The observation that the malaria parasite, when in a human host, produces haemozoin as part of the natural disease cycle led to the development of the CMD technology.
With the support of £2 million of funding from European Framework Programmes and The Bill & Melinda Gates Foundation, the magneto-optic response of haemozoin, found in the blood of malaria patients, was exploited to demonstrate the diagnostic utility of the technique. These programmes delivered a portable, near commercial prototype diagnostic device targeted for use without laboratory support in the most remote regions. This, and earlier prototypes validated the sensing principle during clinical testing against gold standard microscopy at field stations across Africa and Asia. Involving more than 1,000 patient samples, these studies demonstrated the ability to detect haemozoin in lysed finger-prick samples of whole blood – at the point-of-need – in less than five minutes.
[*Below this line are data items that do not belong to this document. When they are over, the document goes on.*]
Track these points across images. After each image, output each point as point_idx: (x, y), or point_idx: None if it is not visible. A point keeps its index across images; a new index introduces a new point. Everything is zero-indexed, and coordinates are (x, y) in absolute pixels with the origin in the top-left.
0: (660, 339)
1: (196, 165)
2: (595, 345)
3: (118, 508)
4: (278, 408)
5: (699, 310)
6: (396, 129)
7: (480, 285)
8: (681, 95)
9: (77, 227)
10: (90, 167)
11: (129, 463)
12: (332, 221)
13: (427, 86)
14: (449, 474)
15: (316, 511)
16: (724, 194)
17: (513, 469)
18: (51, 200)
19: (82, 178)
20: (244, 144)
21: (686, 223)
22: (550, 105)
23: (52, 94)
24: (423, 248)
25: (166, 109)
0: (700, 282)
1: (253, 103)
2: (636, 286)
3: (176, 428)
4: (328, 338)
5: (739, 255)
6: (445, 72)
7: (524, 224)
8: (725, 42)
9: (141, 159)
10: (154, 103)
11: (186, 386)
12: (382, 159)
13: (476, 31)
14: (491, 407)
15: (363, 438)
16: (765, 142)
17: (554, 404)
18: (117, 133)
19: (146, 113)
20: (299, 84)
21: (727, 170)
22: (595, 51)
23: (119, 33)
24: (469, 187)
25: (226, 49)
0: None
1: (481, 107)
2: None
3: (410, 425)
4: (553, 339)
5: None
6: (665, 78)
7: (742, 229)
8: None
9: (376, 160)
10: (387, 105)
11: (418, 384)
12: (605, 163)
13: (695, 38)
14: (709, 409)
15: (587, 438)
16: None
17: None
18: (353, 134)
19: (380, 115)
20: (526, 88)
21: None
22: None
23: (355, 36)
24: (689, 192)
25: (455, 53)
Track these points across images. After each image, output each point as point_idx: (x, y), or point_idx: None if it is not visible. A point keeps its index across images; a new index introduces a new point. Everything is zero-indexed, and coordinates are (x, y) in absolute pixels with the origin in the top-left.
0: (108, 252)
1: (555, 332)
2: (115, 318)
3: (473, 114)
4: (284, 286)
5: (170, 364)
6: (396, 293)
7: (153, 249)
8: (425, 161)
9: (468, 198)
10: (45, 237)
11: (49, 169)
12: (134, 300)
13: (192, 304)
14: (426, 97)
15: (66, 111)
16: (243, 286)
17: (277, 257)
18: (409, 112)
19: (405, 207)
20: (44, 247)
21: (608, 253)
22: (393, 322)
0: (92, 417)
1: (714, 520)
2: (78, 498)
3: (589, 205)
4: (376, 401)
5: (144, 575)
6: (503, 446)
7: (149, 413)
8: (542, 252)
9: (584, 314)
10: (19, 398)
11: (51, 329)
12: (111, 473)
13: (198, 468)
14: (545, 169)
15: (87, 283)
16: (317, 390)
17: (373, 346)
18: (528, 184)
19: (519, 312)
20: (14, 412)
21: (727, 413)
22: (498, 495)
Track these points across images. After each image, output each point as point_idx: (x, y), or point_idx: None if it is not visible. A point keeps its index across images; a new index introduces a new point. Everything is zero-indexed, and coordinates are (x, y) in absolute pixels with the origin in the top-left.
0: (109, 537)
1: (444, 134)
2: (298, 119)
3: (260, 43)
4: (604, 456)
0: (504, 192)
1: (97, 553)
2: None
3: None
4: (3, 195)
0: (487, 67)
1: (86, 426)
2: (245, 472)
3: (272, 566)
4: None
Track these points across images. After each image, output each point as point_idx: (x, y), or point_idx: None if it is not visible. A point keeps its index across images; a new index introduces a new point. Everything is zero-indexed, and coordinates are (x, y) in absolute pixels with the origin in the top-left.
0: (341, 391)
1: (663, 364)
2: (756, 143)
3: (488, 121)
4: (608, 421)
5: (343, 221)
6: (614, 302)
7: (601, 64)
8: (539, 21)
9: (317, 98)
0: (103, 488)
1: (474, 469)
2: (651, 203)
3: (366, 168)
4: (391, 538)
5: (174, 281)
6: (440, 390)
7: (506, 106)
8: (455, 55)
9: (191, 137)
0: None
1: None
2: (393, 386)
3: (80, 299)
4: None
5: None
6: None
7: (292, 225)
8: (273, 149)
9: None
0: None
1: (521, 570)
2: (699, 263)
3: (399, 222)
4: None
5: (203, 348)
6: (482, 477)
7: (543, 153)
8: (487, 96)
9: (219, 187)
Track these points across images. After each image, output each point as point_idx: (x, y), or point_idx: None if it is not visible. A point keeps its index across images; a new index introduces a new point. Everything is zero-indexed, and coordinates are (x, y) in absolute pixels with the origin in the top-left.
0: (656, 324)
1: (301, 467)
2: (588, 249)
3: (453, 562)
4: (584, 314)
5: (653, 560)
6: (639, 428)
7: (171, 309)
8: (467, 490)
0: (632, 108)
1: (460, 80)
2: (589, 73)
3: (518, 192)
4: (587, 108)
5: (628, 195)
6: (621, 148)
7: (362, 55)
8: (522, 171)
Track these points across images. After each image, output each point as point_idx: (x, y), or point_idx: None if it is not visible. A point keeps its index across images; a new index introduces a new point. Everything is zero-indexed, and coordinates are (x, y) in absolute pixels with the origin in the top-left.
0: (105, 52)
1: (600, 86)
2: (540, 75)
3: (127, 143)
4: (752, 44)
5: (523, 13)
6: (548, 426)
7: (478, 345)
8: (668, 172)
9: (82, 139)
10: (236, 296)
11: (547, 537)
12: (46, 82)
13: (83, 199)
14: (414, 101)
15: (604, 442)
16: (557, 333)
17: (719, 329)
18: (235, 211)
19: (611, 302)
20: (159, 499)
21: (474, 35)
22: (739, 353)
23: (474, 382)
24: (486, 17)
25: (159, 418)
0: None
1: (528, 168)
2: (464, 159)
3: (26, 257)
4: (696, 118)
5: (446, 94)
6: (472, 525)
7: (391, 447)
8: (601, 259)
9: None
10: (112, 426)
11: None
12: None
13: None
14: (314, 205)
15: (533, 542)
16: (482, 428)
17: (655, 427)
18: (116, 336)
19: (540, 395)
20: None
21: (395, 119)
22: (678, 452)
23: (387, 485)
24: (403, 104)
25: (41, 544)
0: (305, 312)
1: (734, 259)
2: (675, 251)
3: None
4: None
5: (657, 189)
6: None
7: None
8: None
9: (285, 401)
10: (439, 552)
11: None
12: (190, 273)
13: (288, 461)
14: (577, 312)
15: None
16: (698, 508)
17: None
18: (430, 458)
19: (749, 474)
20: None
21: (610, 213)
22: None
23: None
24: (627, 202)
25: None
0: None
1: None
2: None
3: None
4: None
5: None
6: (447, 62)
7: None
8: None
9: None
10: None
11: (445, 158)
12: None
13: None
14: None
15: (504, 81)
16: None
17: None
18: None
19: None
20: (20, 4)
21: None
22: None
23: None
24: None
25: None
CMD’s core technology is an innovative and proprietary magneto-optical sensing system that exploits changes in the rotational behaviour of magnetic reporters, which occur either naturally as a marker of a disease or are artificially introduced as an assay component, observed via the Cotton Mouton magneto-optic effect.
The Cotton-Mouton Effect
The Cotton-Mouton Effect (CME) is a little known consequence of the application of a magnetic field to liquids or gases such that light travelling in these media experiences a change in optical behaviour. For most liquids the CME is extremely small however introducing populations of magnetic nanorods into the fluid greatly enhances the effect.
When fluids containing magnetic nanorods are exposed to a magnetic field the reporters first align and then rotate with the field (a / b). Their rotation, observed optically, is a function of both field frequency and the drag imposed upon them by their surroundings. When a molecular target, such as a protein or nucleic acid, binds to a specific receptor immobilised on the reporter’s surface (c / d), the drag increases and a change in rotation occurs. This is measured optically, with very high precision.
By customising the optical properties of different populations of nanorods, it is possible to ‘tune’ each population to a particular frequency of light. This allows their optical properties to be observed independently yet simultaneously, thus enabling the detection of multiple markers.
Patents covering the use of the platform for the diagnosis of malaria have been granted in the US and China and are under examination in Europe and India. A patent application covering the extension of the technology to the detection of generic infectious agents has been filed and is under examination.